Runner’s knee, shin splints, hamstring strains... there is a lengthy list of “common” running injuries. Hopefully, training sensibly will avoid them, but everybody’s body is different and problems can arise – dealing with them as soon as possible is crucial.

“The worst injuries I see from over-training are stress fractures,” says Simon, who notes that a key part of avoiding injuries is listening to your body. “If you’re tired, take a break – you’re most likely to injure yourself when you’re tired.

“Be aware of any ongoing discomfort that lasts more than a couple of days or any sharp pain, pins and needles or numbness. It’s normal to feel aches and stiffness, but this should only last

72 hours.

“As a general rule, you shouldn’t have any swelling or sharp pain at any stage and should stop whatever you’re doing straight away. If the injury’s worsening or you have trouble putting weight on the affected joint, see a physiotherapist. Don’t leave an injury to worsen at risk of ‘wasting time’; you’re never burdening the professional.”

Diet is also a key consideration.

“You’re about to burn more energy than you’re used to. Getting your eating habits right will help massively,” says Mark Mansfield, Tutor at Premier Training International.

“Balance your diet to include good quality protein to help repair and rebuild your working muscles, seasonal fruits and vegetables to boost your immune system and help deal with the stresses your body goes through, and good fats like olive oil and coconut oil.

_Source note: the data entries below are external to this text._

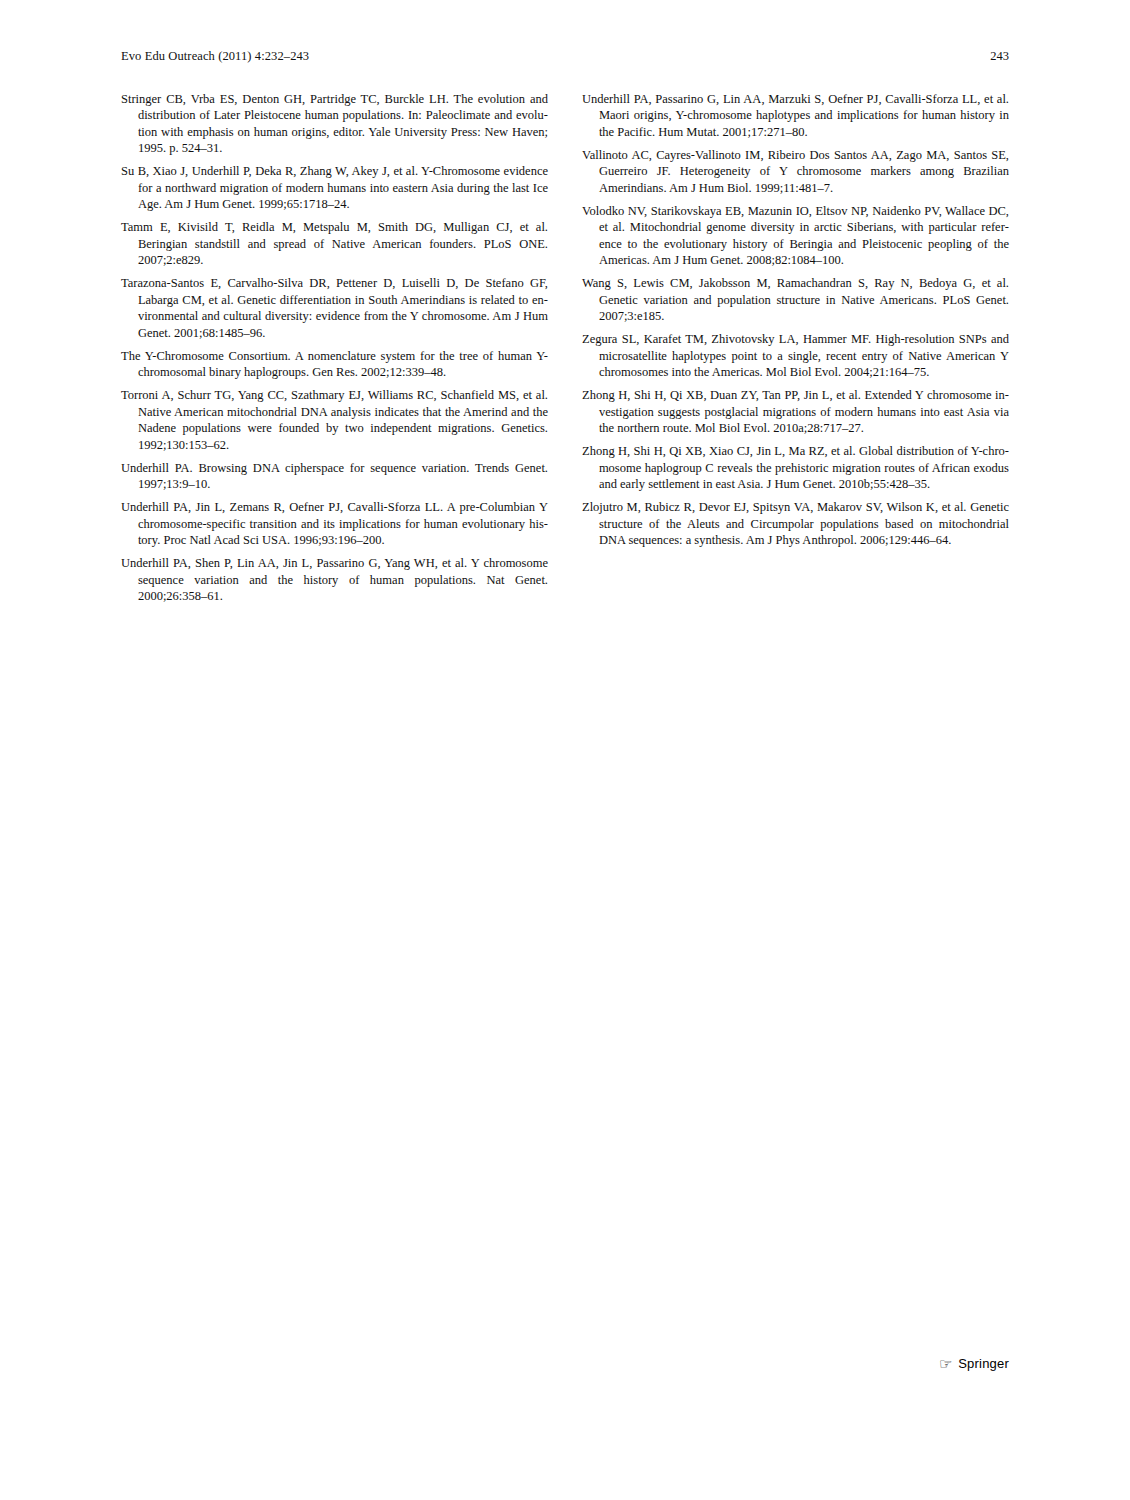Evo Edu Outreach (2011) 4:232–243
243
Stringer CB, Vrba ES, Denton GH, Partridge TC, Burckle LH. The evolution and distribution of Later Pleistocene human populations. In: Paleoclimate and evolution with emphasis on human origins, editor. Yale University Press: New Haven; 1995. p. 524–31.
Su B, Xiao J, Underhill P, Deka R, Zhang W, Akey J, et al. Y-Chromosome evidence for a northward migration of modern humans into eastern Asia during the last Ice Age. Am J Hum Genet. 1999;65:1718–24.
Tamm E, Kivisild T, Reidla M, Metspalu M, Smith DG, Mulligan CJ, et al. Beringian standstill and spread of Native American founders. PLoS ONE. 2007;2:e829.
Tarazona-Santos E, Carvalho-Silva DR, Pettener D, Luiselli D, De Stefano GF, Labarga CM, et al. Genetic differentiation in South Amerindians is related to environmental and cultural diversity: evidence from the Y chromosome. Am J Hum Genet. 2001;68:1485–96.
The Y-Chromosome Consortium. A nomenclature system for the tree of human Y-chromosomal binary haplogroups. Gen Res. 2002;12:339–48.
Torroni A, Schurr TG, Yang CC, Szathmary EJ, Williams RC, Schanfield MS, et al. Native American mitochondrial DNA analysis indicates that the Amerind and the Nadene populations were founded by two independent migrations. Genetics. 1992;130:153–62.
Underhill PA. Browsing DNA cipherspace for sequence variation. Trends Genet. 1997;13:9–10.
Underhill PA, Jin L, Zemans R, Oefner PJ, Cavalli-Sforza LL. A pre-Columbian Y chromosome-specific transition and its implications for human evolutionary history. Proc Natl Acad Sci USA. 1996;93:196–200.
Underhill PA, Shen P, Lin AA, Jin L, Passarino G, Yang WH, et al. Y chromosome sequence variation and the history of human populations. Nat Genet. 2000;26:358–61.
Underhill PA, Passarino G, Lin AA, Marzuki S, Oefner PJ, Cavalli-Sforza LL, et al. Maori origins, Y-chromosome haplotypes and implications for human history in the Pacific. Hum Mutat. 2001;17:271–80.
Vallinoto AC, Cayres-Vallinoto IM, Ribeiro Dos Santos AA, Zago MA, Santos SE, Guerreiro JF. Heterogeneity of Y chromosome markers among Brazilian Amerindians. Am J Hum Biol. 1999;11:481–7.
Volodko NV, Starikovskaya EB, Mazunin IO, Eltsov NP, Naidenko PV, Wallace DC, et al. Mitochondrial genome diversity in arctic Siberians, with particular reference to the evolutionary history of Beringia and Pleistocenic peopling of the Americas. Am J Hum Genet. 2008;82:1084–100.
Wang S, Lewis CM, Jakobsson M, Ramachandran S, Ray N, Bedoya G, et al. Genetic variation and population structure in Native Americans. PLoS Genet. 2007;3:e185.
Zegura SL, Karafet TM, Zhivotovsky LA, Hammer MF. High-resolution SNPs and microsatellite haplotypes point to a single, recent entry of Native American Y chromosomes into the Americas. Mol Biol Evol. 2004;21:164–75.
Zhong H, Shi H, Qi XB, Duan ZY, Tan PP, Jin L, et al. Extended Y chromosome investigation suggests postglacial migrations of modern humans into east Asia via the northern route. Mol Biol Evol. 2010a;28:717–27.
Zhong H, Shi H, Qi XB, Xiao CJ, Jin L, Ma RZ, et al. Global distribution of Y-chromosome haplogroup C reveals the prehistoric migration routes of African exodus and early settlement in east Asia. J Hum Genet. 2010b;55:428–35.
Zlojutro M, Rubicz R, Devor EJ, Spitsyn VA, Makarov SV, Wilson K, et al. Genetic structure of the Aleuts and Circumpolar populations based on mitochondrial DNA sequences: a synthesis. Am J Phys Anthropol. 2006;129:446–64.
☞ Springer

“At lower intensity, we’ll utilise these as a fuel.”

Endurance athletes often talk about carb loading, but for moderate runs, it is unlikely you will deplete your glycogen stores, Mark adds. “Starchy carbs may leave us with energy peaks and resulting troughs,” he says.

Go easy on the caffeine too and try to avoid falling into the trap of relying on it for a kick, as it can wreak havoc with hormone systems and sleep.

Last but by no means least, ensure you keep well hydrated.

“You’ll lose a lot of water when you run; your water intake has to increase in line with this. Whatever your current intake, drink at least one or two litres more,” says Mark.